Da das Schachenhaus weder über eine Beheizung noch eine Klimatisierung verfügt, kam man zu dem Schluss, dass das konstante Klima dort, trotz der langen und kalten Winter, für den Erhalt der Ausstattung von großem Wert ist. Folglich sind derzeit keine Eingriffe oder Veränderungen des Raumklimas erforderlich.

Untersuchungen im Schloss Linderhof

Schloss Linderhof gehört mit jährlich rund 450 000 Besuchern zu den beliebtesten Schlössern in Bayern. Im Rahmen des Forschungsprojektes „Klimastabilität historischer Gebäude« wurden dort detaillierte Untersuchungen zur Gebäudekonstruktion, Nutzung, Lüftung und zum Raumklima durchgeführt. Ziel war es dabei, für das Schloss Linderhof eine Risikoabschätzung bezüglich der Kunstwerke und der Ausstattung zu erarbeiten und ein darauf basierendes Klimakonzept zu entwickeln. Um das Schloss und sein Raumklima besser zu verstehen, untersuchten und bewerteten die Forscher zuerst die wesentlichen Randbedingungen der Baukonstruktion, Nutzung durch Besucher und Belüftung. Die relative Feuchte im Schloss liegt im Jahresmittel über 70 Prozent und ist damit relativ hoch, in Wohnräumen liegt sie normalerweise bei 50 Prozent. In Kombination mit hohen Temperaturen im Sommer führt dies zu Schwüle und somit unter Umständen zu einem verringerten Komfortempfinden der Besucher. Um eine geeignete Belüftung im Schloss zu erreichen werden bisher im Sommer Fenster und Türen geöffnet. Im nächsten Schritt wurde anhand der Daten ein Simulationsmodell erstellt. Diese Berechnungen wurden mit den gemessenen Raumklimadaten verglichen und weiterführende Untersuchungen zum Einfluss der Besucher und des Luftwechsels durchgeführt. Daraus entstand schließlich ein fundiertes Konzept zur Verbesserung des Raumklimas.

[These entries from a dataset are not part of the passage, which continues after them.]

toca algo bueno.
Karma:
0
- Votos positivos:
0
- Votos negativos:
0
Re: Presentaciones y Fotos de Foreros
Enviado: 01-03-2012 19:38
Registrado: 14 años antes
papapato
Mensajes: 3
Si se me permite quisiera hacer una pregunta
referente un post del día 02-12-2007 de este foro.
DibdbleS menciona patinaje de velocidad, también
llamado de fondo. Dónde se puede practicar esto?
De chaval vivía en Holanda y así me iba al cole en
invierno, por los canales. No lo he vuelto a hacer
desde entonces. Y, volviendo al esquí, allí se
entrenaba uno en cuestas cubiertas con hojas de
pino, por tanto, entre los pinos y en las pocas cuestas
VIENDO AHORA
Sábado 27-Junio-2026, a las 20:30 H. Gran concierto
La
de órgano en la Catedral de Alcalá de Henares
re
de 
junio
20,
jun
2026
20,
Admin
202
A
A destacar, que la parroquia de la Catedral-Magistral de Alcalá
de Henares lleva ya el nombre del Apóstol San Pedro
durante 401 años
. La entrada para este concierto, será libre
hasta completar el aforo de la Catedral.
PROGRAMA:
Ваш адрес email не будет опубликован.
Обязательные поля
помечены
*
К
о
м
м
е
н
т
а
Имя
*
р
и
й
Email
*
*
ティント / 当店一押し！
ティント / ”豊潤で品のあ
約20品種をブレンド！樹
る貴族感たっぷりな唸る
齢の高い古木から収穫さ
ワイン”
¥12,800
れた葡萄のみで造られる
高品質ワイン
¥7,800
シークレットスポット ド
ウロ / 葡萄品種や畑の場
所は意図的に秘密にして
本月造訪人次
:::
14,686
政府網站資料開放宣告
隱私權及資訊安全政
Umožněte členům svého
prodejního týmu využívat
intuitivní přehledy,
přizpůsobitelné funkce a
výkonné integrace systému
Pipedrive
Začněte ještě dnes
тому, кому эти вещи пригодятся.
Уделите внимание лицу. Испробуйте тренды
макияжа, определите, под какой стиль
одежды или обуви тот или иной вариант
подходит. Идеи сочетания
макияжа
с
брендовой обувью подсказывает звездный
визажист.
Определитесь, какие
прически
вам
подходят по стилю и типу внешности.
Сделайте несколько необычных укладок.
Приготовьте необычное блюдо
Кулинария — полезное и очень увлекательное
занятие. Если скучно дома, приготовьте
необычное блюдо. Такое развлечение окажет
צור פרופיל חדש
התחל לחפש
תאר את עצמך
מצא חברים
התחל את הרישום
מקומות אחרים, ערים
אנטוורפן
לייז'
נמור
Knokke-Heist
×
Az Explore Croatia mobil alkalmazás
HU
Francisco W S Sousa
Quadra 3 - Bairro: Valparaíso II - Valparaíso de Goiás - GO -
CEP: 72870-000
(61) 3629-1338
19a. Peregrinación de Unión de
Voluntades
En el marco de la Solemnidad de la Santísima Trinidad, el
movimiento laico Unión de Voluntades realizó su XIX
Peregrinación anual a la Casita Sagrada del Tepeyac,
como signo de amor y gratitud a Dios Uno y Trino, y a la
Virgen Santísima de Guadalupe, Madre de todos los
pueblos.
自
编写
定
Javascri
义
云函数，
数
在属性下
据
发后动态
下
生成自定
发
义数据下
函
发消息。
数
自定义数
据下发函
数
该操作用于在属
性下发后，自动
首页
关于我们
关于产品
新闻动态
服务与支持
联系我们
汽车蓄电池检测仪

Nach umfangreicher wissenschaftlicher Untersuchung soll nun ein mehrstufiges Lüftungskonzept, das neue Ansätze zur präventiven Konservierung aufgreift, entwickelt werden. Die im Rahmen des Forschungsprojektes gewonnenen Erkenntnisse haben auch gezeigt, dass von einem ganzjährig absolut konstantem Klima, dass nur mit hohem technischen Einsatz zu erreichen wäre, abzuraten ist. Die Bayerische Schlösserverwaltung bezieht die Ergebnisse der mehrjährigen Forschungsarbeit in ihre eigenen Planungen und Maßnahmen zur Erhaltung des Schlosses ein wobei es gilt, das Klima in den Innenräumen im Wesentlichen nicht zu verändern sondern lediglich die Spitzen zu großer Feuchte zu verringern.